Song by Life
- B-side: "Ain't I Told You Before"
- Released: 1969
- Label: Polydor
- Songwriter: Neil Sheppard
- Producer: Neil Sheppard

Life singles chronology
|  | "Hands of the Clock" (1969) | "Sweet Lovin'" (1969) |

= Hands of the Clock =

"Hands of the Clock" was a hit for Canadian band Life in 1969. It was written and produced by Neil Sheppard.

==Background==
The group's debut single, "Hands of the Clock" bw "Ain't I Told You Before" was released on Polydor 540.009 in 1969. Both sides were written by Neil Sheppard. With a strong response to the single in the United States, it was noted in the September, 1969 issue of Billboard that it would be released in England on Polydor.

==Charts==
The single was in the Recommended Canadian Content section of RPM Weekly on May 26. It was also picking up in Montreal and Ontario.
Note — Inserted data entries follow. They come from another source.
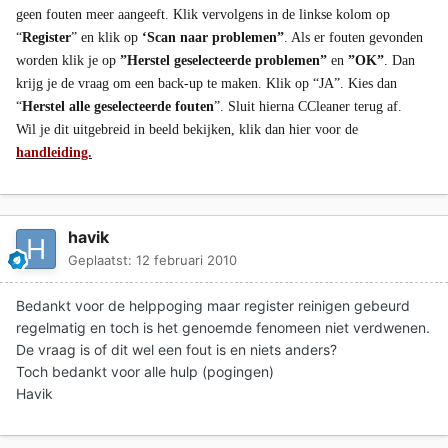
geen fouten meer aangeeft. Klik vervolgens in de linkse kolom op
“
Register
” en klik op
‘Scan naar problemen”
. Als er fouten gevonden
worden klik je op
”Herstel geselecteerde problemen”
en
”OK”
. Dan
krijg je de vraag om een back-up te maken. Klik op “JA”. Kies dan
“
Herstel alle geselecteerde fouten
”. Sluit hierna CCleaner terug af.
Wil je dit uitgebreid in beeld bekijken, klik dan hier voor de
handleiding.
havik
Geplaatst:
12 februari 2010
Bedankt voor de helppoging maar register reinigen gebeurd
regelmatig en toch is het genoemde fenomeen niet verdwenen.
De vraag is of dit wel een fout is en niets anders?
Toch bedankt voor alle hulp (pogingen)
Havik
By June 9 it was charting, having just entered the Canadian Content Chart at #9. It also made its entry into the RPM100 Chart at the #100 spot.
By July 14, the group appeared on the RPM Weekly cover. Their single was also at its second week at #4 on the RPM Canadian Content Chart. It had also moved up from #48 to #43 on the RPM100 Chart.

Stateside it was making some progress and Billboard wrote in the August 2 issue that "Hands of the Clock" by Life, "Laughing" by The Guess Who and "When I Die" by Motherlode were three Canadian produced singles that were either in the Billboard "Hot Hundred" or "Bubbling Under".

The song eventually got to #19 on Canada's RPM chart.